(PROVIDED RECORDS Opens)

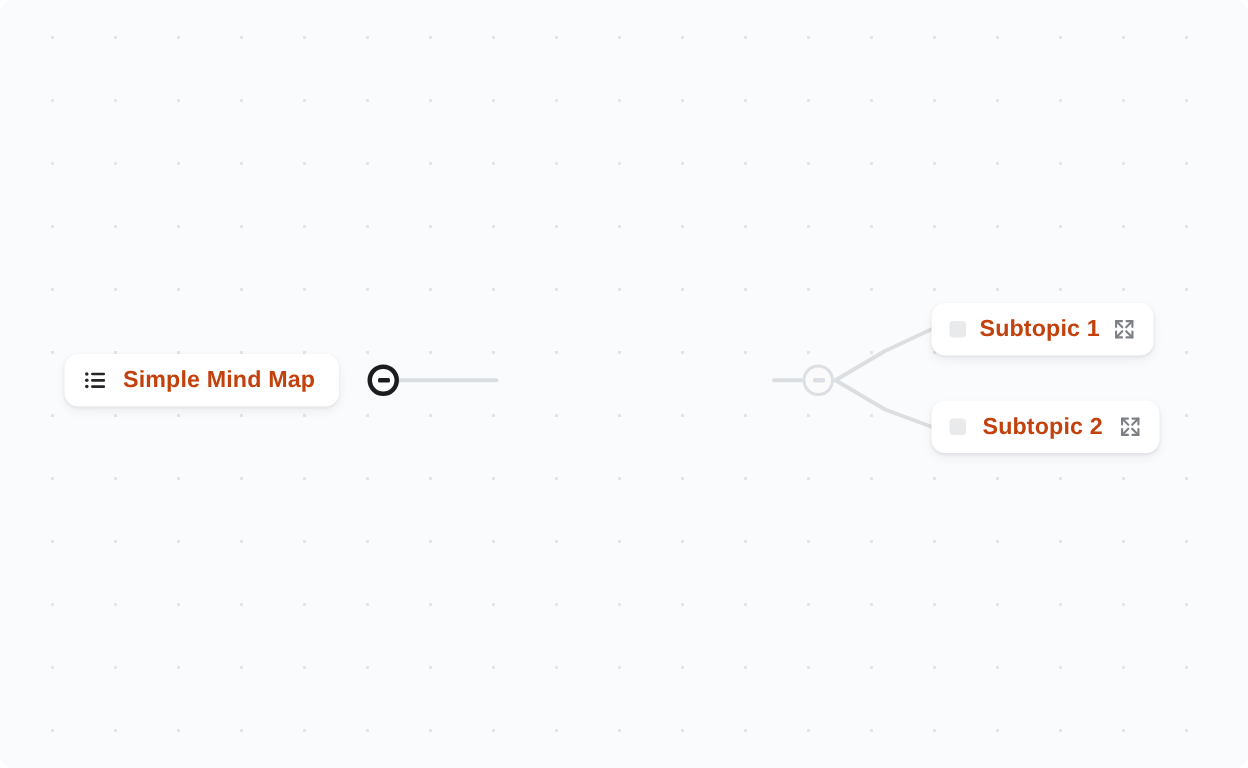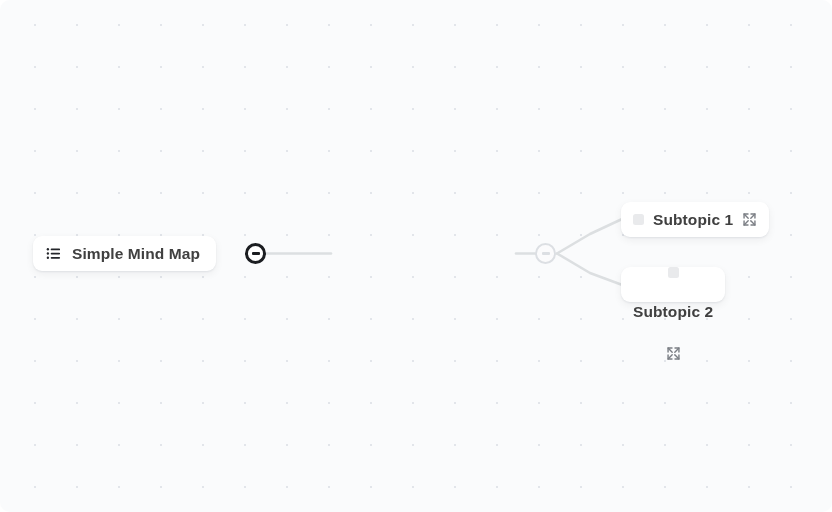--- a/index.html
+++ b/index.html
@@ -47,7 +47,7 @@
   .node-label {
     font-size: 15.5px;
     font-weight: 700;
-    color: #404040;
+    color: #c2410c;
     letter-spacing: 0.1px;
     line-height: 1;
   }

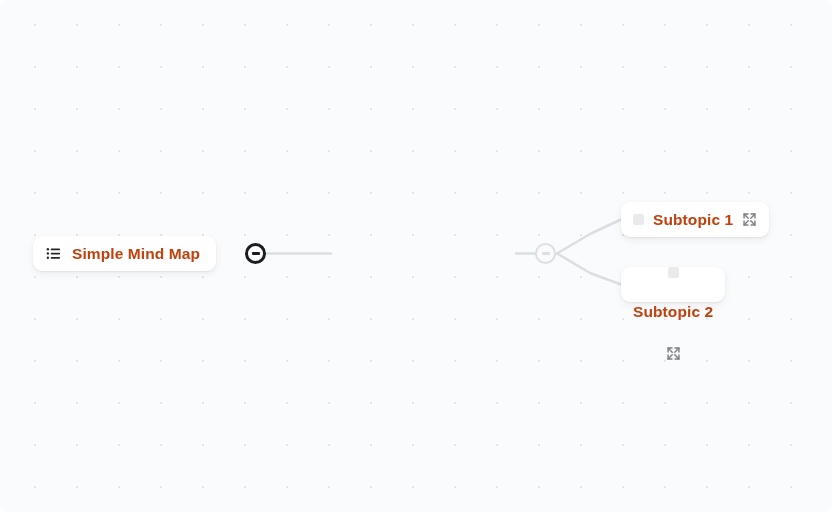--- a/index.html
+++ b/index.html
@@ -54,7 +54,7 @@
 
   
   #node-root {
-    left: 33px;
+    left: 43px;
     top: 236px;
     height: 35px;
     padding: 0 16px 0 13px;

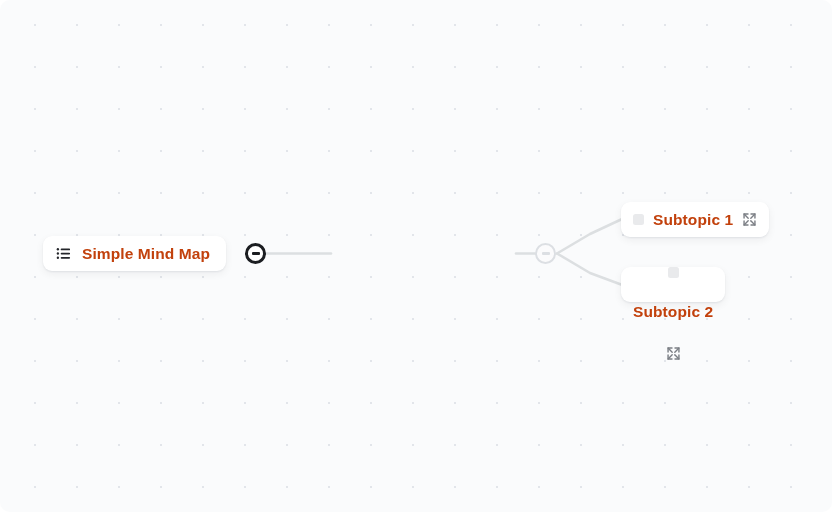--- a/index.html
+++ b/index.html
@@ -84,8 +84,7 @@
     top: 267px;
     height: 35px;
     padding: 0 12px 0 12px;
-    gap: 26px;
-    flex-direction: column;
+    gap: 11px;
   }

(PROVIDED RECORDS Closes)

WHAT YOU NEED TO DO: When you transcribe the lines above, keep every word exact but leave the pictures behind.

THE ANSWER:
--- a/index.html
+++ b/index.html
@@ -47,7 +47,7 @@
   .node-label {
     font-size: 15.5px;
     font-weight: 700;
-    color: #404040;
+    color: #c2410c;
     letter-spacing: 0.1px;
     line-height: 1;
   }

--- a/index.html
+++ b/index.html
@@ -54,7 +54,7 @@
 
   
   #node-root {
-    left: 33px;
+    left: 43px;
     top: 236px;
     height: 35px;
     padding: 0 16px 0 13px;

--- a/index.html
+++ b/index.html
@@ -84,8 +84,7 @@
     top: 267px;
     height: 35px;
     padding: 0 12px 0 12px;
-    gap: 26px;
-    flex-direction: column;
+    gap: 11px;
   }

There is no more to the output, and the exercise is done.